3 Rules to Writing Commanding Sex Scenes

Sex is hard, in real life as in writing. We all have our hang-ups, so it’s difficult to craft realistic sex scenes without coming across as hokey or banal. Many writers avoid it all together, which is a shame, because sex is so pivotal to our actual lives, and it can be so useful in fiction.

Consider my favorite erotic passage of all time. It’s from Beloved by Toni Morrison:

[A]mong the things her fingers clutched were husk and cornsilk hair. How loose the silk. How jailed down the juice…What he did remember was parting the hair to get to the tip, the edge of his fingernail just under, so as not to graze a single kernel. The pulling down of the tight sheath, the ripping sound always convinced her it hurt…No matter what all your teeth and wet fingers anticipated, there was no accounting for the way that simple joy could shake you. How loose the silk. How loose and fine and free.

And that was about corn (ostensibly). It wasn’t about corn, obviously. It was about sex. But let’s break this hot, juicy excerpt down to get at how it’s accomplishing the sizzle without being corny (I’m sorry, I had to).

First off, there’s no mention of genitals, and this is fairly important, so a good first rule is…

 

1. Don’t Mention Specific Sex Acts or Anatomy

Trust me. We are primed for thinking about sex, and we generally know how it’s done. We don’t need you to tell us that he put his member in her girl-cave and did some thrusting. In fact, let’s just collectively agree to stop using “thrusting” in our sex scenes. Instead, how about this:

He put his hand there. It went like this. And this. (And this.) She breathed in, out. Her breath caught in her throat and she held it in for what felt like forever. She let it out, her breath. She felt her whole self leaving with that one breath, and then—. She returned.

Okay, I’m not going for great art here (I just made it up right now, for one, and this is a blog, not a novel), but it certainly conveys that something steamy is happening without mentioning any genitalia or even using lame metaphors to explain what is going on (remember that Toni Morrison never said that sex was like shucking corn—the sex was 100% implied). We technically have no idea what is happening in my example either, but does it matter? Not really. Our heart rates are up. We’re imagining something, and that’s what counts.

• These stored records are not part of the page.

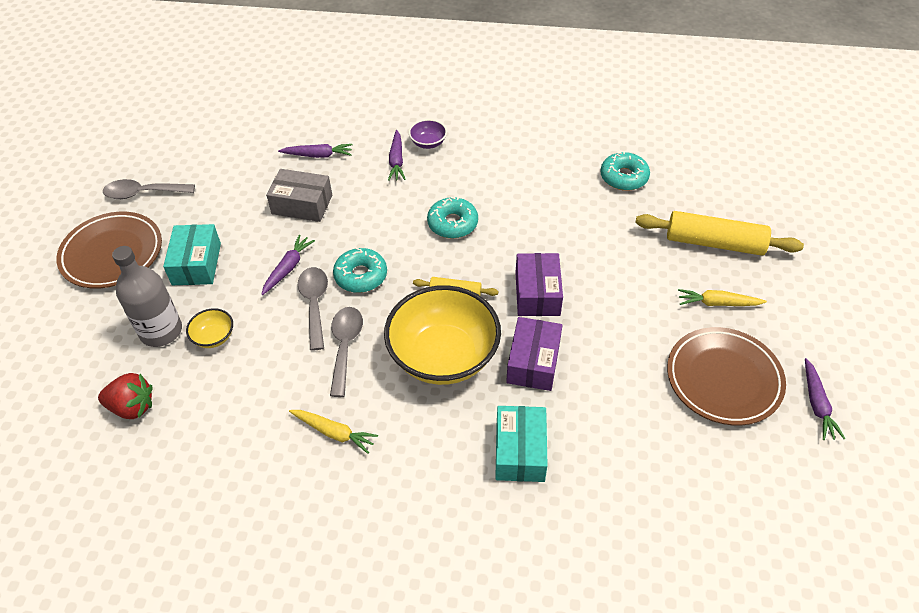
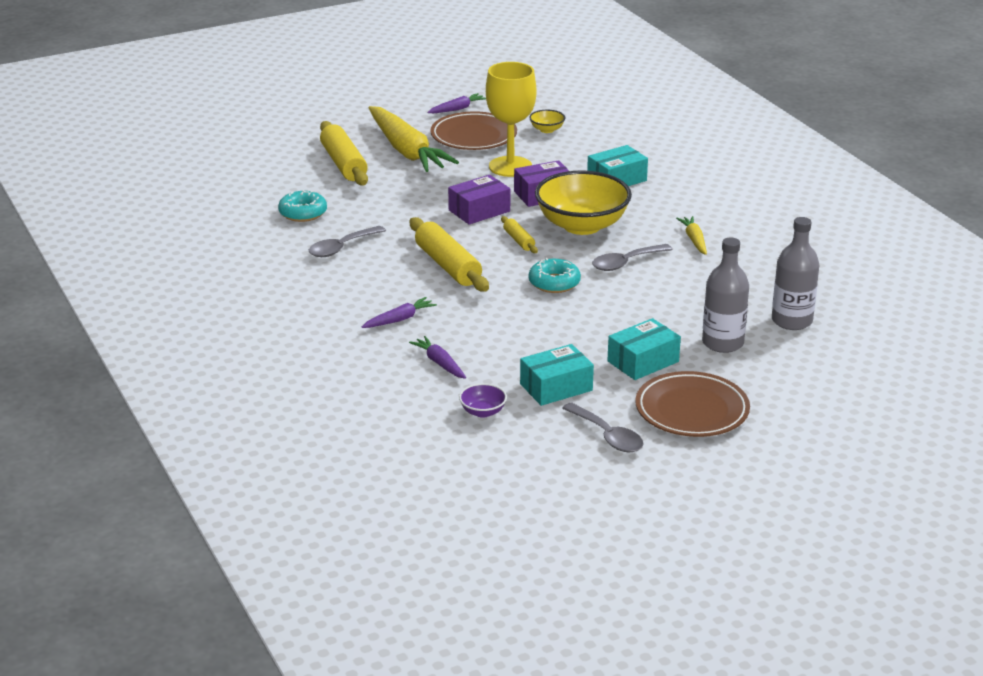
camera: 125 degrees left, 20 degrees down
(132, 407) = (792, 321): red strawberry -> grey bottle
(214, 337) = (694, 318): yellow bowl -> yellow bowl (547, 130)
(223, 198) = (556, 387): none -> turquoise box
(288, 268) = (589, 317): purple carrot -> none
(302, 204) = (513, 343): grey box -> none
(315, 304) = (607, 290): grey spoon -> grey spoon (342, 247)
(428, 143) = (356, 313): purple bowl -> purple bowl (483, 412)
(452, 223) = (447, 266): turquoise donut -> yellow rolling pin
(620, 370) = (510, 167): none -> yellow goblet
(717, 303) = (406, 151): yellow carrot -> yellow carrot, size x2.25

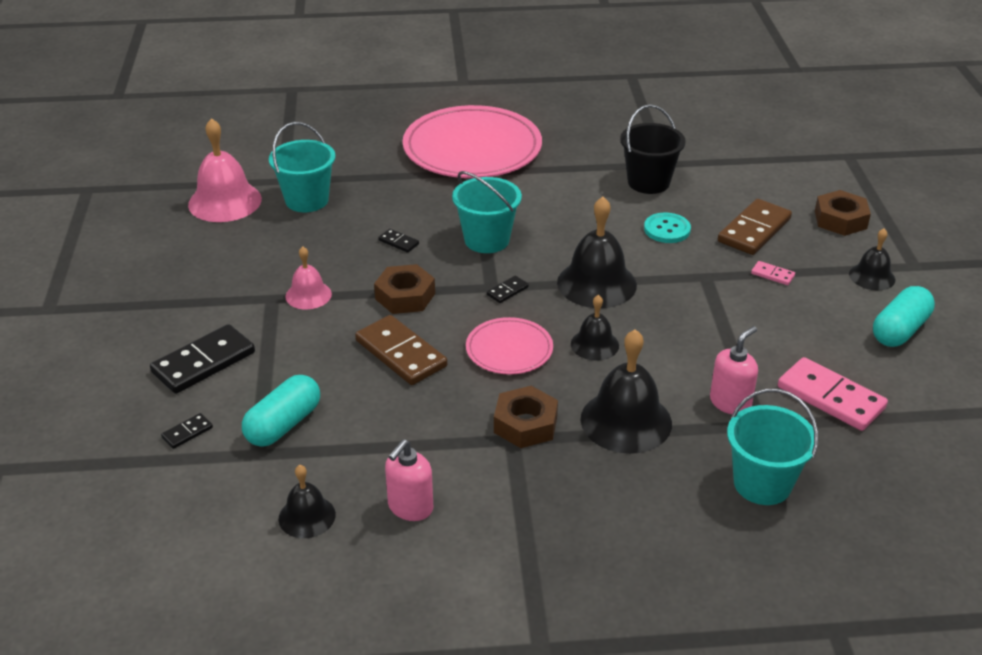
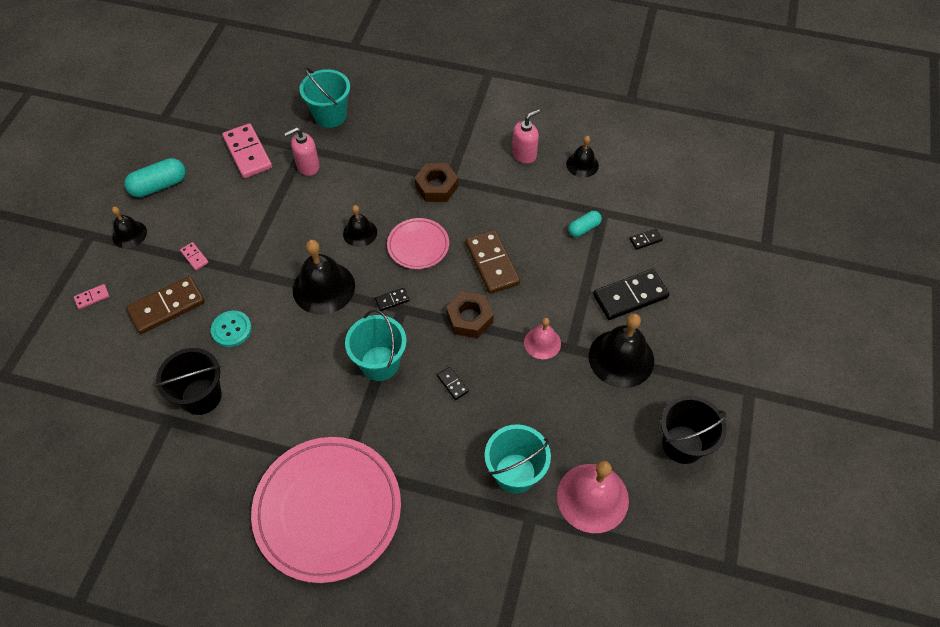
camera: 160 degrees left, 20 degrees up
(132, 252) = (682, 444): none -> black bucket
(283, 425) = (584, 228): turquoise capsule -> turquoise capsule, size x0.61
(626, 421) = (376, 172): black bell -> black bell (621, 358)
(840, 220) = (92, 297): brown nut -> pink domino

We’re there.

 

2. Be Vague

This is probably one of the only times it’s good to be ambiguous in writing, because it’s almost universally good to be generous to the reader. Except with sex. That doesn’t mean gloss over the scene, just find a way to talk about it that’s not actually talking about it.

The alternative would be to describe what is going on, and that might read somewhat like this from Haruki Murakami’s Colorless Tsukuru Tazaki and His Years of Pilgrimage, which was nominated for a 2014 Literary Review, Bad Sex in Fiction award:

Shiro’s were small, but her nipples were as hard as tiny round pebbles. Their pubic hair was as wet as a rain forest. Their breath mingled with his, becoming one, like currents from far away, secretly overlapping at the dark bottom of the sea.

Pubic hair is never sexy when it’s called “pubic hair,” but it’s almost worse to call it a “rainforest.” Or what about novelist Wilbur Smith’s nomination for that same award, from Desert God:

[Her hair] did not cover her breasts which thrust their way through it like living creatures. They were perfect rounds, white as mare’s milk and tipped with ruby nipples that puckered as my gaze passed over them.

Let’s also agree that the word “nipples” (and “thrust”—again) rarely reads as sexy and ditch it as well (also, "puckered"), unless goofy sex is what you’re going for, which leads me to my next point.

 

3. Do Depict Sex as it Actually Is (Awkwardness and All)

Not all the sex that we have is mind-blowing, so perhaps your writing should reflect this. If you’re feeling awkward about writing a sex scene, try writing an awkward sex scene. It might actually be good. It might be funny, which is okay if that’s your intent. Sex can be hilarious (think Amy Schumer). It reveals our weaknesses, which is great for character development. Not all sex has to be steamy, though it doesn’t have to be corny either to register as uncomfortable.

 

That’s it. Be realistic, avoid simile and metaphor, and don’t use terms you’d find in a sex education textbook (or on Urban Dictionary). If you are still hot for even more sex-writing tips, check out this joyously comprehensive article on the topic by Steve Almond.

Now, do it.

Write on, friends, and happy endings.